Ah, yes. The goddamn television. Flickering, screaming, spewing out bile like a coked-up demon in a polyester suit. And here I am, barely holding onto reality, half a bottle of Wild Turkey down, nostrils raw and burning like the devil’s own furnace.
The screen flickers. Two women. Talking heads on the news. Sanctuary cities. Oversight committees. Felony convictions. Christ, what a farce. One of them is howling about hypocrisy, gesturing wildly like a Roman senator mid-orgy, and the other is nodding along, eager to sink her teeth into whatever raw, bloody piece of political theater is dangling in front of her.
“Have any of you been made aware of an immigrant with 34 felony convictions still roaming around?”
Thirty-four felonies? Jesus Christ. Who keeps track of that? You get past four, five at the most, and you’re either in prison or running for Congress. But here they are, parading around numbers like some kind of grim carnival game—step right up, count the convictions, win a free outrage session!
And then she drops the hammer—a 34-time convicted felon lives in the goddamn Oval Office! Now that’s a line. That’s the kind of bullet you put in the chamber and spin for dramatic effect. The kind of thing you scrawl on a bar napkin and cackle over before setting it on fire. But the truth is, nobody cares. The game is rigged, the rules were thrown out years ago, and we’re all just spectators watching a dumpster burn.

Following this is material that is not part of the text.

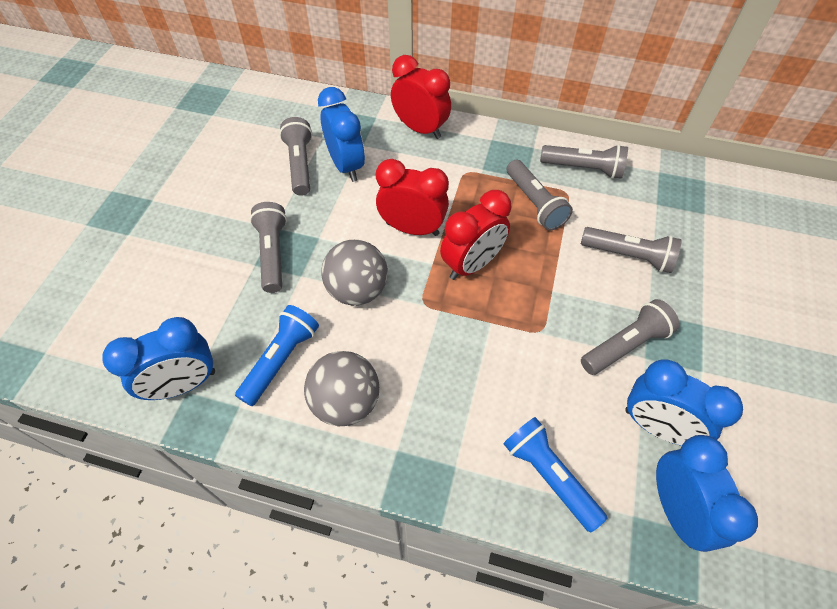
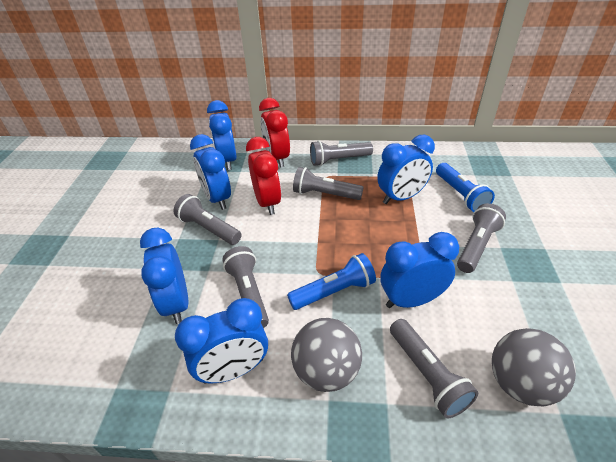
blue clock: [102,317,215,400] [318,87,365,182] [625,359,743,446] [656,435,758,552] = 4 -> [140,228,188,324] [175,298,268,384] [190,134,231,210] [207,100,237,170] [377,135,435,204] [381,232,459,308] = 6
red clock: [376,159,449,236] [391,55,451,139] [440,190,511,280] = 3 -> [246,137,282,215] [259,98,290,167] = 2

The other one, God help her, launches into some kind of Kafkaesque word salad about how entering the country illegally isn’t actually illegal. It’s not a crime, it’s crime, it’s not a crime. Jesus, the contradiction hangs in the air like a lead balloon, weighed down by all the white noise of modern political discourse.
“Google it,” she says, with the smug satisfaction of someone who just learned how to use a microwave.
And suddenly, I’m transported into the nightmare reality of 21st-century America, where facts are optional, outrage is currency, and a room full of overpaid clowns in tailored suits are screaming at each other about things they don’t even believe in. Nobody’s looking for answers. Nobody’s looking for truth. It’s all just a goddamn racket.
The screen flickers again. [Laughter.] Cold. Forced. Like hyenas on a carcass.
“Looks fine to me,” one of them cackles.
“Yeah, and you’re ugly.”
And there it is. The final, pathetic whimper of a conversation that never mattered in the first place. A playground insult wrapped in a cheap suit and delivered with the self-satisfaction of someone who thinks they just won a debate. Ugly.
Jesus Christ. We used to be a serious country. Now we’re just a screaming drunk at the end of the bar, spilling cheap whiskey on ourselves while the bartender quietly calls a cab.
I take another long pull from the bottle, wipe my nose, and turn off the television. I need a goddamn cigarette.